For the data that follows, print the line with "9: (46, 89, 4.66)", the line with "42: (190, 112, 1.84)", and all lines between them, exactly as they stand. Omit pictures and add nothing.

(Collected data)
********

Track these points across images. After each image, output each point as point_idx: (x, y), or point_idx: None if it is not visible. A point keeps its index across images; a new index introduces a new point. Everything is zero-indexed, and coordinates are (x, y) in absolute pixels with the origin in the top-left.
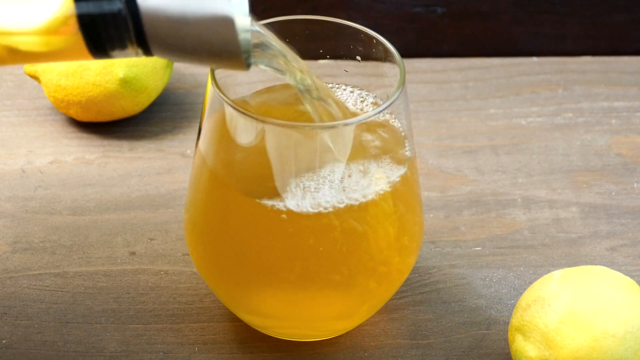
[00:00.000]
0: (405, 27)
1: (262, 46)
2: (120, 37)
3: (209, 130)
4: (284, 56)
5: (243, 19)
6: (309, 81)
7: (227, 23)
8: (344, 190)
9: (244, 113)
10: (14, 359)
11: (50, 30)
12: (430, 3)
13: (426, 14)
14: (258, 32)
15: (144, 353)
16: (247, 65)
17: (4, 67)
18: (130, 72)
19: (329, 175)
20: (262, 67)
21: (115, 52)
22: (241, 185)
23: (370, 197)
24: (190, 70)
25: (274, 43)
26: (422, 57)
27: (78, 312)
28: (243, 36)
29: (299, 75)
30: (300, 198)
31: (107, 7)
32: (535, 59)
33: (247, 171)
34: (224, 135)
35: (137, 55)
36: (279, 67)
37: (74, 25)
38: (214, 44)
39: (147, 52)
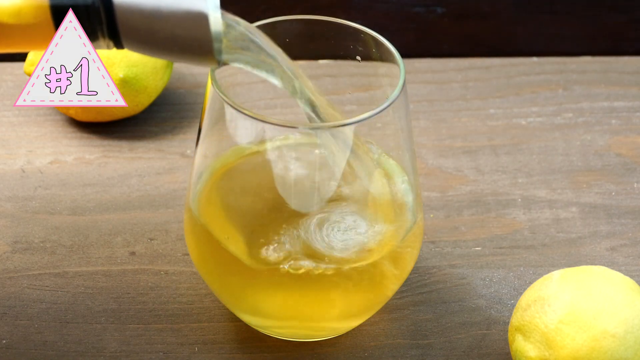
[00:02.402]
0: (405, 27)
1: (235, 42)
2: (92, 29)
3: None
4: (261, 51)
5: (216, 15)
6: (290, 77)
7: (201, 19)
8: (344, 251)
9: (243, 113)
10: (14, 359)
11: (22, 16)
12: (430, 3)
13: (426, 14)
14: (231, 26)
15: (144, 353)
16: (218, 62)
17: (1, 64)
18: (130, 72)
19: (330, 232)
20: (234, 64)
21: None
22: (234, 241)
23: (368, 260)
24: (190, 70)
25: (251, 37)
26: (422, 57)
27: (78, 312)
28: (215, 32)
29: (277, 71)
30: (294, 255)
31: None
32: (535, 59)
33: (240, 223)
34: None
35: (108, 47)
36: (252, 63)
37: (46, 14)
38: (186, 39)
39: (119, 45)
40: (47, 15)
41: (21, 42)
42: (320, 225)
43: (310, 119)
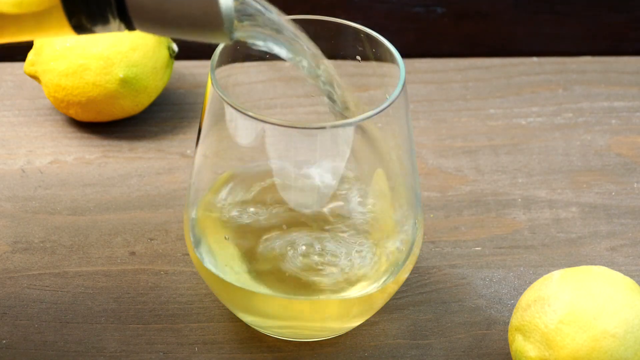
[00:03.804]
0: (405, 27)
1: (248, 17)
2: (102, 11)
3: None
4: (275, 28)
5: None
6: (305, 57)
7: None
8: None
9: (243, 113)
10: (14, 359)
11: (24, 5)
12: (430, 3)
13: (426, 14)
14: (245, 2)
15: (144, 353)
16: (230, 39)
17: (2, 64)
18: (130, 72)
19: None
20: (248, 40)
21: (98, 27)
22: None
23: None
24: (190, 70)
25: (264, 12)
26: (422, 57)
27: (78, 312)
28: (226, 8)
29: (294, 48)
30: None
31: None
32: (535, 59)
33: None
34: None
35: (119, 29)
36: (265, 40)
37: (56, 1)
38: (196, 17)
39: (130, 26)
40: (55, 2)
41: (27, 31)
42: (320, 253)
43: (329, 103)
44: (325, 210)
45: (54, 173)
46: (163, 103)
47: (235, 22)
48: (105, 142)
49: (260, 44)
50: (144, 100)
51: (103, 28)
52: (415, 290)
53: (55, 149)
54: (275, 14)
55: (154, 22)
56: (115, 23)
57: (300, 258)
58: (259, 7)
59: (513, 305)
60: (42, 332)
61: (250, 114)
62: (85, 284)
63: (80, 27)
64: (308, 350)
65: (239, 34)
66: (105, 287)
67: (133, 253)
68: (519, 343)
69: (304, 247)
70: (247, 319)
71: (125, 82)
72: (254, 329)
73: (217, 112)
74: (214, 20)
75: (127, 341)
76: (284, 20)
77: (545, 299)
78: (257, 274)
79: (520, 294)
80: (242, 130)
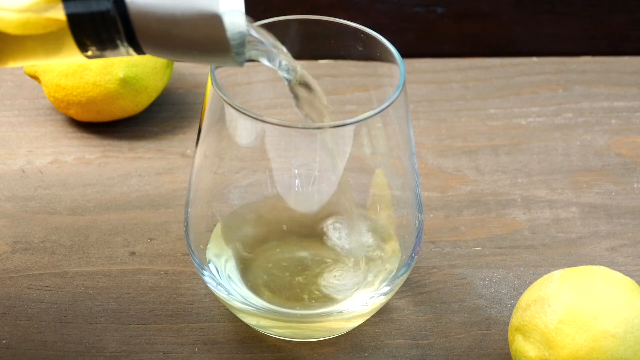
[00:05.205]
0: (405, 27)
1: (256, 43)
2: (111, 37)
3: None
4: (279, 54)
5: (234, 17)
6: (304, 79)
7: (215, 21)
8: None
9: (243, 113)
10: (14, 359)
11: (39, 29)
12: (430, 3)
13: (426, 14)
14: (250, 30)
15: (144, 353)
16: (240, 63)
17: (3, 67)
18: (130, 72)
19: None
20: (261, 61)
21: (107, 52)
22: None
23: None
24: (190, 70)
25: (268, 42)
26: (422, 57)
27: (78, 312)
28: (234, 34)
29: (297, 72)
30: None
31: (95, 8)
32: (535, 59)
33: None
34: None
35: (128, 54)
36: (275, 65)
37: (61, 25)
38: (203, 42)
39: (139, 51)
40: (62, 26)
41: (33, 54)
42: (319, 262)
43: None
44: (324, 214)
45: (54, 173)
46: (163, 103)
47: (245, 47)
48: (105, 142)
49: (272, 68)
50: (144, 100)
51: (112, 53)
52: (415, 290)
53: (55, 149)
54: (278, 46)
55: (163, 47)
56: (124, 48)
57: (299, 269)
58: (265, 37)
59: (513, 305)
60: (42, 332)
61: (250, 114)
62: (85, 284)
63: (88, 52)
64: (308, 350)
65: (248, 56)
66: (105, 287)
67: (133, 253)
68: (519, 343)
69: (302, 257)
70: (247, 320)
71: (125, 82)
72: (254, 329)
73: (217, 112)
74: (222, 47)
75: (127, 341)
76: (273, 42)
77: (545, 299)
78: (257, 287)
79: (520, 294)
80: (242, 130)
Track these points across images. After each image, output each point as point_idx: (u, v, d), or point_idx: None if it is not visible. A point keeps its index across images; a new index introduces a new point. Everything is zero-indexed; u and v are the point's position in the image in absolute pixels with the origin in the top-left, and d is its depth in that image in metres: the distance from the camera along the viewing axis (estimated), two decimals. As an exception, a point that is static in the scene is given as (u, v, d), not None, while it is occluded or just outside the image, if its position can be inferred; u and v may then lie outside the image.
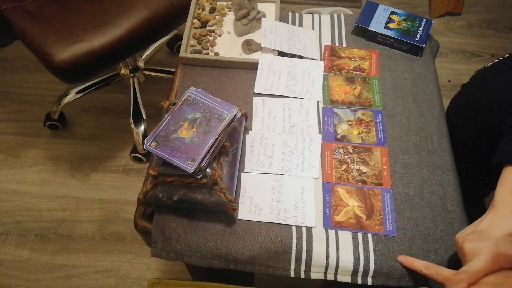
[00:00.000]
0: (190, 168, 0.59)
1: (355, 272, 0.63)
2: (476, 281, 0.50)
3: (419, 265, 0.59)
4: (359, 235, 0.65)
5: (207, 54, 0.86)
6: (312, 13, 0.94)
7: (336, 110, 0.78)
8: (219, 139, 0.63)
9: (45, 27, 1.10)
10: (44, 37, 1.08)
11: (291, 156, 0.72)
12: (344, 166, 0.71)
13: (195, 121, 0.64)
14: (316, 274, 0.64)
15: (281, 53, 0.85)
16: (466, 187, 0.71)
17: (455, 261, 0.61)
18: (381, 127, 0.76)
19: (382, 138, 0.75)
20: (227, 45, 0.87)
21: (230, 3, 0.93)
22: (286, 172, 0.71)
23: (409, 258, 0.61)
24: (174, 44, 1.72)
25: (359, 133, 0.75)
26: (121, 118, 1.60)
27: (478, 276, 0.50)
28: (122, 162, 1.50)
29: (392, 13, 0.90)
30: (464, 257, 0.53)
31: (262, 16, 0.89)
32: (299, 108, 0.78)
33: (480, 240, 0.52)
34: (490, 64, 0.80)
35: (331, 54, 0.86)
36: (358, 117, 0.77)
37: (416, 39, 0.85)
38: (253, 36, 0.88)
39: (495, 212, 0.55)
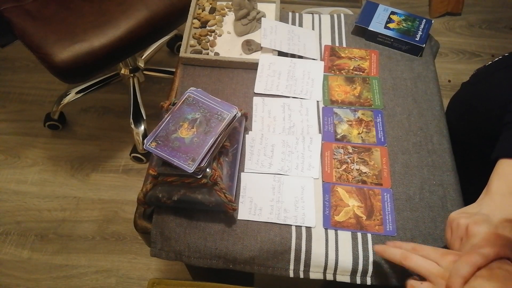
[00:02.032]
0: (190, 168, 0.59)
1: (354, 272, 0.63)
2: (485, 264, 0.48)
3: (395, 253, 0.54)
4: (359, 235, 0.65)
5: (207, 54, 0.86)
6: (312, 13, 0.94)
7: (336, 110, 0.78)
8: (219, 139, 0.63)
9: (45, 27, 1.10)
10: (44, 37, 1.08)
11: (291, 156, 0.72)
12: (344, 166, 0.71)
13: (195, 121, 0.64)
14: (315, 274, 0.64)
15: (281, 53, 0.85)
16: (466, 187, 0.71)
17: None
18: (381, 127, 0.76)
19: (382, 138, 0.75)
20: (227, 45, 0.87)
21: (230, 3, 0.93)
22: (286, 172, 0.71)
23: (382, 246, 0.56)
24: (174, 44, 1.72)
25: (359, 133, 0.75)
26: (121, 118, 1.60)
27: (488, 259, 0.48)
28: (122, 162, 1.50)
29: (392, 13, 0.90)
30: (467, 239, 0.52)
31: (262, 16, 0.89)
32: (299, 108, 0.78)
33: (489, 224, 0.52)
34: (490, 62, 0.80)
35: (331, 54, 0.86)
36: (358, 117, 0.77)
37: (416, 39, 0.85)
38: (253, 36, 0.88)
39: (493, 201, 0.55)
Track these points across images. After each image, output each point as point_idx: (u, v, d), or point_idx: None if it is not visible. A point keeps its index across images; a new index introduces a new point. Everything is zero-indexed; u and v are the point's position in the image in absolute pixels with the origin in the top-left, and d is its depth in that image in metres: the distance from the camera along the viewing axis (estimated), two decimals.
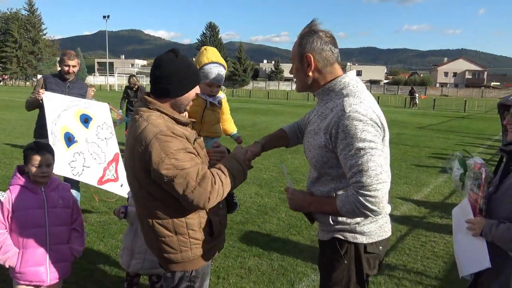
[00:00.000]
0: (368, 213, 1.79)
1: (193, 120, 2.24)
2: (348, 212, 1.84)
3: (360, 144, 1.76)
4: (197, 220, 2.09)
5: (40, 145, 2.72)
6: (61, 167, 4.39)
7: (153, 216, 2.05)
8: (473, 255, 2.08)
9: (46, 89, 4.66)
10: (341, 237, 2.00)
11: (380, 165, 1.77)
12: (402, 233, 5.28)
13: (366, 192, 1.75)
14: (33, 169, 2.61)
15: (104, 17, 62.93)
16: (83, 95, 4.96)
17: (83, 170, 4.54)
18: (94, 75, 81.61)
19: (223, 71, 2.54)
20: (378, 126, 1.83)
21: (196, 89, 2.14)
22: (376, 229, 1.99)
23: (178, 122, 2.06)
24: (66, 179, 4.65)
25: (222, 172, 2.04)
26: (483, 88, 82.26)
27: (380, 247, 2.02)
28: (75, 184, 4.96)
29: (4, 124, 14.59)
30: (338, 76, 1.95)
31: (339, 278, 2.01)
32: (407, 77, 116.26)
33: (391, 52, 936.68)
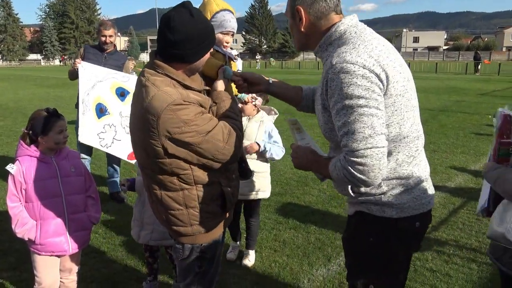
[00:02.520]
0: (357, 182, 1.48)
1: (207, 88, 1.99)
2: (338, 179, 1.55)
3: (347, 102, 1.44)
4: (209, 193, 1.91)
5: (55, 111, 2.62)
6: (89, 137, 4.41)
7: (162, 188, 1.89)
8: (482, 195, 2.31)
9: (84, 59, 4.69)
10: (366, 211, 1.67)
11: (371, 127, 1.42)
12: (455, 205, 4.81)
13: (352, 159, 1.44)
14: (56, 135, 2.53)
15: None
16: (119, 67, 4.92)
17: (112, 142, 4.51)
18: (147, 52, 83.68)
19: (235, 18, 2.28)
20: (376, 75, 1.45)
21: (211, 49, 1.91)
22: (409, 200, 1.63)
23: (188, 89, 1.84)
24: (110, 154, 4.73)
25: (233, 118, 1.90)
26: None
27: (417, 223, 1.67)
28: (116, 158, 5.03)
29: (59, 101, 15.23)
30: (333, 25, 1.62)
31: (365, 259, 1.70)
32: (469, 42, 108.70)
33: (451, 16, 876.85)
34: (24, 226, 2.52)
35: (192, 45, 1.77)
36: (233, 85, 2.38)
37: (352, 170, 1.45)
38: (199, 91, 1.89)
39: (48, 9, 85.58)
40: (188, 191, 1.87)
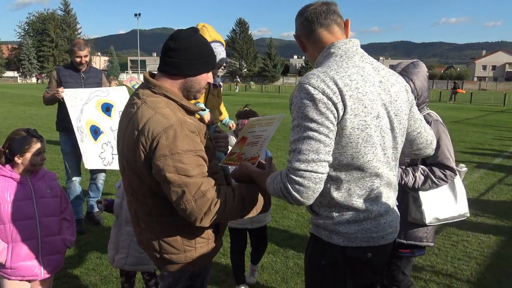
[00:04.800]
0: (290, 199, 1.54)
1: (203, 108, 1.99)
2: (274, 192, 1.60)
3: (301, 121, 1.52)
4: None
5: (35, 132, 2.57)
6: (93, 161, 4.48)
7: (154, 213, 1.80)
8: None
9: (61, 82, 4.62)
10: (317, 234, 1.72)
11: (316, 151, 1.49)
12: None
13: (292, 177, 1.51)
14: (33, 157, 2.48)
15: (135, 15, 64.11)
16: (99, 83, 4.88)
17: (113, 158, 4.58)
18: (127, 72, 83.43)
19: (224, 51, 2.33)
20: (333, 103, 1.50)
21: (210, 76, 1.87)
22: (357, 231, 1.64)
23: (187, 110, 1.80)
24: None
25: (234, 196, 1.75)
26: None
27: (369, 254, 1.67)
28: (100, 179, 5.04)
29: (34, 120, 14.94)
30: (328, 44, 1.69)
31: (318, 280, 1.73)
32: (442, 71, 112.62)
33: (425, 46, 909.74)
34: None
35: (189, 55, 1.75)
36: (222, 108, 2.40)
37: (289, 187, 1.51)
38: (194, 112, 1.87)
39: (27, 27, 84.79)
40: (181, 216, 1.77)
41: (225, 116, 2.71)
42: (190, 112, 1.84)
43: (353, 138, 1.55)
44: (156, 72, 1.88)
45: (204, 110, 2.04)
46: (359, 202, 1.63)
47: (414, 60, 2.56)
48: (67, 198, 2.72)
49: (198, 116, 2.06)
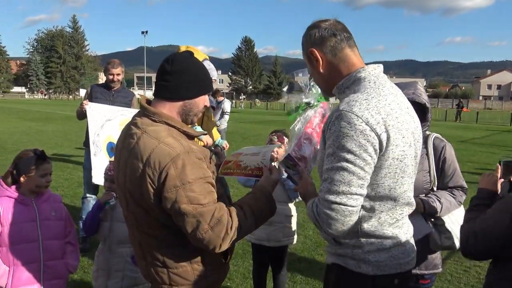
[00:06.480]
0: (320, 228, 1.54)
1: (204, 132, 1.94)
2: (310, 218, 1.59)
3: (337, 150, 1.45)
4: None
5: (43, 153, 2.53)
6: (102, 177, 4.36)
7: (163, 246, 1.74)
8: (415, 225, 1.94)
9: (92, 98, 4.68)
10: (343, 265, 1.64)
11: (348, 183, 1.44)
12: (442, 256, 4.74)
13: (321, 207, 1.50)
14: (39, 179, 2.44)
15: (142, 32, 65.02)
16: (127, 104, 4.87)
17: None
18: (133, 88, 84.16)
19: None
20: (376, 134, 1.44)
21: (206, 99, 1.84)
22: (386, 259, 1.59)
23: (188, 136, 1.75)
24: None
25: (244, 213, 1.72)
26: None
27: (396, 280, 1.62)
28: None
29: (40, 135, 14.99)
30: (355, 69, 1.61)
31: None
32: (447, 90, 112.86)
33: (430, 65, 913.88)
34: None
35: (187, 77, 1.72)
36: (214, 132, 2.39)
37: (318, 217, 1.51)
38: (195, 137, 1.82)
39: (36, 43, 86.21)
40: (191, 245, 1.70)
41: (217, 137, 2.71)
42: (191, 137, 1.79)
43: (392, 169, 1.51)
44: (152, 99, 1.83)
45: (206, 133, 2.00)
46: (389, 231, 1.59)
47: (411, 81, 2.49)
48: (72, 222, 2.66)
49: (197, 140, 2.02)
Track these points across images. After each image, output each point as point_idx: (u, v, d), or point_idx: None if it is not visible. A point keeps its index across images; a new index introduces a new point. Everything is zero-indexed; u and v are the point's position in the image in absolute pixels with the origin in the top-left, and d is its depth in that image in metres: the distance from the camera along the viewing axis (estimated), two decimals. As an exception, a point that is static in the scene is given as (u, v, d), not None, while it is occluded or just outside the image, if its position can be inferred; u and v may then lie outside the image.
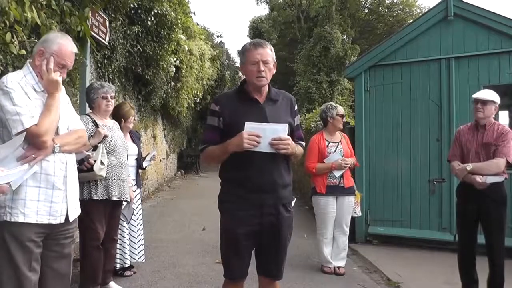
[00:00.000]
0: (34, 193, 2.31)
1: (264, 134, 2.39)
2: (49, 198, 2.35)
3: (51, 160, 2.36)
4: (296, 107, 2.73)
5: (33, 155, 2.26)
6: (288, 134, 2.49)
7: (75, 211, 2.54)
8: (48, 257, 2.44)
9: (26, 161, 2.24)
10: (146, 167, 4.87)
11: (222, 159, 2.57)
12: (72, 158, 2.53)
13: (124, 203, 4.08)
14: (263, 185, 2.48)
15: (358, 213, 5.07)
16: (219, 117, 2.56)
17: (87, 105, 5.21)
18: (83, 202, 3.44)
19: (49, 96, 2.39)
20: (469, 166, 3.66)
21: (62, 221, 2.42)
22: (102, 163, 3.54)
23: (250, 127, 2.38)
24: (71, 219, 2.48)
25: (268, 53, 2.54)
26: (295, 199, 2.72)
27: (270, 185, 2.50)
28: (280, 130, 2.42)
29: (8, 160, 2.22)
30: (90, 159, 3.45)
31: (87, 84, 5.24)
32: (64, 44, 2.44)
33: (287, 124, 2.45)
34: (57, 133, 2.43)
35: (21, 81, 2.35)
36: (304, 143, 2.76)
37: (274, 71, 2.62)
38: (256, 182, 2.48)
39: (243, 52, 2.59)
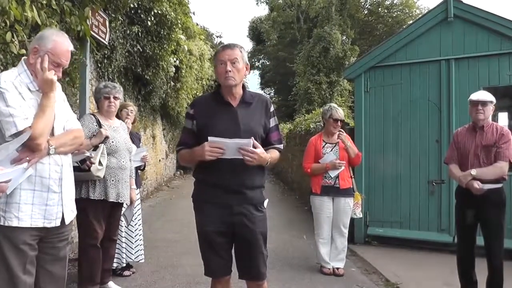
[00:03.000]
0: (28, 197, 2.25)
1: (227, 147, 2.41)
2: (43, 201, 2.30)
3: (46, 162, 2.30)
4: (272, 109, 2.73)
5: (28, 158, 2.19)
6: (260, 139, 2.56)
7: (71, 214, 2.49)
8: (43, 260, 2.39)
9: (20, 164, 2.17)
10: (140, 168, 4.81)
11: (194, 163, 2.64)
12: (67, 159, 2.47)
13: (125, 205, 4.07)
14: (230, 187, 2.53)
15: (358, 214, 5.03)
16: (193, 120, 2.61)
17: (86, 105, 5.22)
18: (81, 201, 3.45)
19: (43, 96, 2.31)
20: (474, 171, 3.62)
21: (58, 224, 2.37)
22: (100, 163, 3.53)
23: (212, 140, 2.40)
24: (67, 222, 2.43)
25: (237, 53, 2.55)
26: (267, 200, 2.73)
27: (237, 187, 2.54)
28: (243, 145, 2.41)
29: (1, 163, 2.13)
30: (91, 159, 3.44)
31: (87, 84, 5.24)
32: (59, 42, 2.36)
33: (251, 139, 2.42)
34: (52, 133, 2.36)
35: (15, 80, 2.27)
36: (282, 146, 2.75)
37: (246, 73, 2.63)
38: (224, 183, 2.53)
39: (214, 56, 2.65)
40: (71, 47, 2.46)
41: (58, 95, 2.47)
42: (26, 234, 2.26)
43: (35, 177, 2.27)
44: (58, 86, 2.47)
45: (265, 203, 2.70)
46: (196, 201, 2.70)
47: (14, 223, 2.22)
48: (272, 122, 2.71)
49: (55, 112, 2.36)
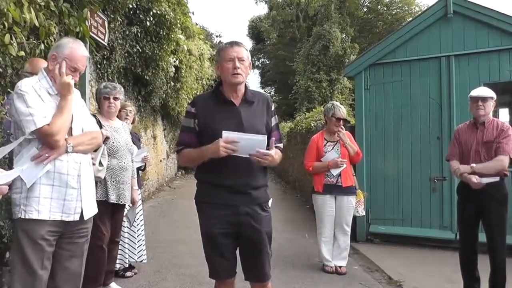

********

THE COMPLETED TASK:
9: (46, 89, 4.66)
10: (341, 237, 2.00)
11: (380, 165, 1.77)
12: (402, 233, 5.28)
13: (366, 192, 1.75)
14: (33, 169, 2.61)
15: (104, 17, 62.93)
16: (83, 95, 4.96)
17: (83, 170, 4.54)
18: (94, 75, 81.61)
19: (223, 71, 2.54)
20: (378, 126, 1.83)
21: (196, 89, 2.14)
22: (376, 229, 1.99)
23: (178, 122, 2.06)
24: (66, 179, 4.65)
25: (222, 172, 2.04)
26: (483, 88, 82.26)
27: (380, 247, 2.02)
28: (75, 184, 4.96)
29: (4, 124, 14.59)
30: (338, 76, 1.95)
31: (339, 278, 2.01)
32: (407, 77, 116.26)
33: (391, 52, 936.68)
[00:02.520]
0: (357, 182, 1.48)
1: (207, 88, 1.99)
2: (338, 179, 1.55)
3: (347, 102, 1.44)
4: (209, 193, 1.91)
5: (55, 111, 2.62)
6: (89, 137, 4.41)
7: (162, 188, 1.89)
8: (482, 195, 2.31)
9: (84, 59, 4.69)
10: (366, 211, 1.67)
11: (371, 127, 1.42)
12: (455, 205, 4.81)
13: (352, 159, 1.44)
14: (56, 135, 2.53)
15: None
16: (119, 67, 4.92)
17: (112, 142, 4.51)
18: (147, 52, 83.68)
19: (235, 18, 2.28)
20: (376, 75, 1.45)
21: (211, 49, 1.91)
22: (409, 200, 1.63)
23: (188, 89, 1.84)
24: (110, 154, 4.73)
25: (233, 118, 1.90)
26: None
27: (417, 223, 1.67)
28: (116, 158, 5.03)
29: (59, 101, 15.23)
30: (333, 25, 1.62)
31: (365, 259, 1.70)
32: (469, 42, 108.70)
33: (451, 16, 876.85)
34: (24, 226, 2.52)
35: (192, 45, 1.77)
36: (233, 85, 2.38)
37: (352, 170, 1.45)
38: (199, 91, 1.89)
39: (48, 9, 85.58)
40: (188, 191, 1.87)
[00:04.800]
0: (290, 199, 1.54)
1: (203, 108, 1.99)
2: (274, 192, 1.60)
3: (301, 121, 1.52)
4: None
5: (35, 132, 2.57)
6: (93, 161, 4.48)
7: (154, 213, 1.80)
8: None
9: (61, 82, 4.62)
10: (317, 234, 1.72)
11: (316, 151, 1.49)
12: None
13: (292, 177, 1.51)
14: (33, 157, 2.48)
15: (135, 15, 64.11)
16: (99, 83, 4.88)
17: (113, 158, 4.58)
18: (127, 72, 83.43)
19: (224, 51, 2.33)
20: (333, 103, 1.50)
21: (210, 76, 1.87)
22: (357, 231, 1.64)
23: (187, 110, 1.80)
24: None
25: (234, 196, 1.75)
26: None
27: (369, 254, 1.67)
28: (100, 179, 5.04)
29: (34, 120, 14.94)
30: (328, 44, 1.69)
31: (318, 280, 1.73)
32: (442, 71, 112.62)
33: (425, 46, 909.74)
34: None
35: (189, 55, 1.75)
36: (222, 108, 2.40)
37: (289, 187, 1.51)
38: (194, 112, 1.87)
39: (27, 27, 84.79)
40: (181, 216, 1.77)
41: (225, 116, 2.71)
42: (190, 112, 1.84)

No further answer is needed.